# KCBS Event in Marietta Ohio



## roksmith (Mar 5, 2009)

The first ever event in this area
June 5-7 2009
Information can be found here:
http://colonytheatre.com/schedule/brickstreetbbq

Hope to see you out there!!


----------



## roksmith (Apr 6, 2009)

I guess their website is experiencing a bit of technical difficulties.

I do plan on participating in this one.
Anybody else planning on making the trip?

They may still be looking for judges.


----------



## grothe (Apr 6, 2009)

Try this link for now...

http://colonytheatre.com/schedule/co...bank_kids_zone


----------



## nomorecoop (Apr 6, 2009)

I'm definitely interested!!!


----------



## bbq bubba (Apr 6, 2009)

Wow, pretty weak payout.


----------



## nomorecoop (Apr 6, 2009)

Whaddya expect from BBQ in Ohio????  We're not the BBQ capital by any means. 

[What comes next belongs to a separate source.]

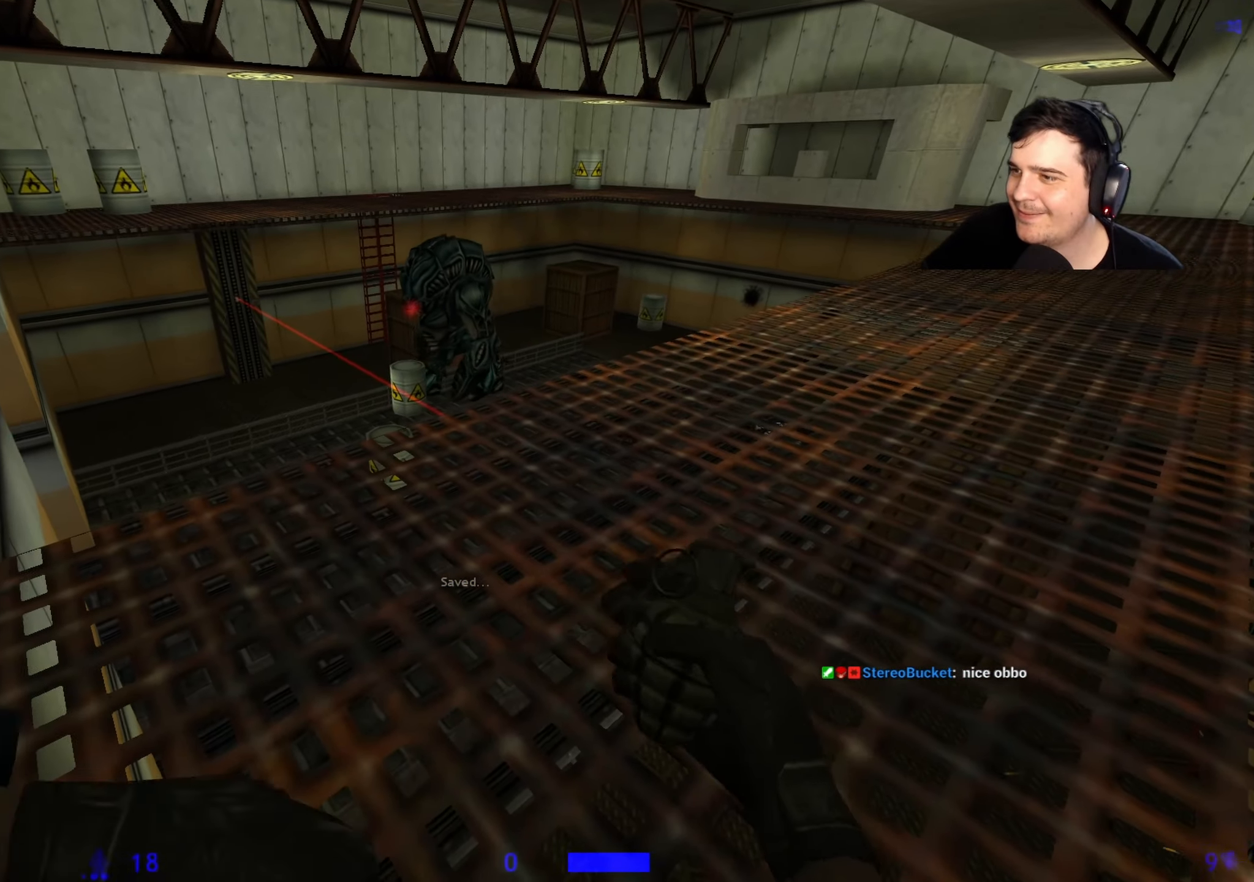
{"keys": [], "events": [[333, "w", "down"], [433, "w", "up"]]}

Heck, when I moved here from NC, that's when I took up smoking meats.  Can't buy that around here.


----------



## bbq bubba (Apr 6, 2009)

Chris, you'd be amazed how many comp teams are in Ohio!


----------



## nomorecoop (Apr 7, 2009)

I believe ya....I guess I mean that I've yet to find a "real BBQ" joint here.  I'm kinda partial to the NC vinegar sauce.


----------



## bbq bubba (Apr 7, 2009)

Everybody knows the "best" BBQ is found at their own house!


----------



## roksmith (Apr 7, 2009)

I imagine the payout is low because they have no idea how many teams to expect since it's the first year of the event. Pay out 4 grand and have 10 teams show up then you lose a crap load of money.
I'm sure if it goes well, it will just get bigger and better next year.


----------



## bigbaldbbq (Apr 7, 2009)

I am planning on coming down to check it out. I would love to hang out with some of the members here.


----------



## bigbaldbbq (Apr 7, 2009)

Hey Rok what is your team name?


----------



## roksmith (Apr 7, 2009)

That's gonna depend on my sponsor. My official team name is Brutus and Company. But if 'da guy writing the check wants his place mentioned in the name, I'll be making some alterations to it : )


----------



## bigbaldbbq (Apr 7, 2009)

I hear ya! Well keep me posted I would love to stop by your set up.


----------



## roksmith (Apr 7, 2009)

Will do.
I intend to document the entire event from my team's perspective in pictures/video from set-up to tear down.
I'm working on getting wi-fi access at the bbq site, so I can post multiple times per day. We'll see how that works out.
Thought it might be kinda cool for those who have never been.


----------



## roksmith (Jun 10, 2009)

Didn't document as well as I'd hoped...too busy drinking beer and having fun, but is some Q-view of the event.

Our Site Setup








Brisket and Butts - Early morning progress








Brisket and butts almost done









Seperating the brisket








Slicing time for the brisket








PRESENTATION TIME

Chicken box









Ribs Box








Pork Box








Brisket Box








We absolutely had a blast cooking and socializing.
A couple forum visitors stopped by to check it out and wish us well.
We learned a lot from the more experienced competitive teams and finished 5th overall.
It will surely be only the first of many comps for our new team....we're hooked!!


----------



## bigbaldbbq (Jun 10, 2009)

I completely forgot about it. I am glad you had a good time. How knows maybe the next one I will compete in. Thanks for the pictures.


----------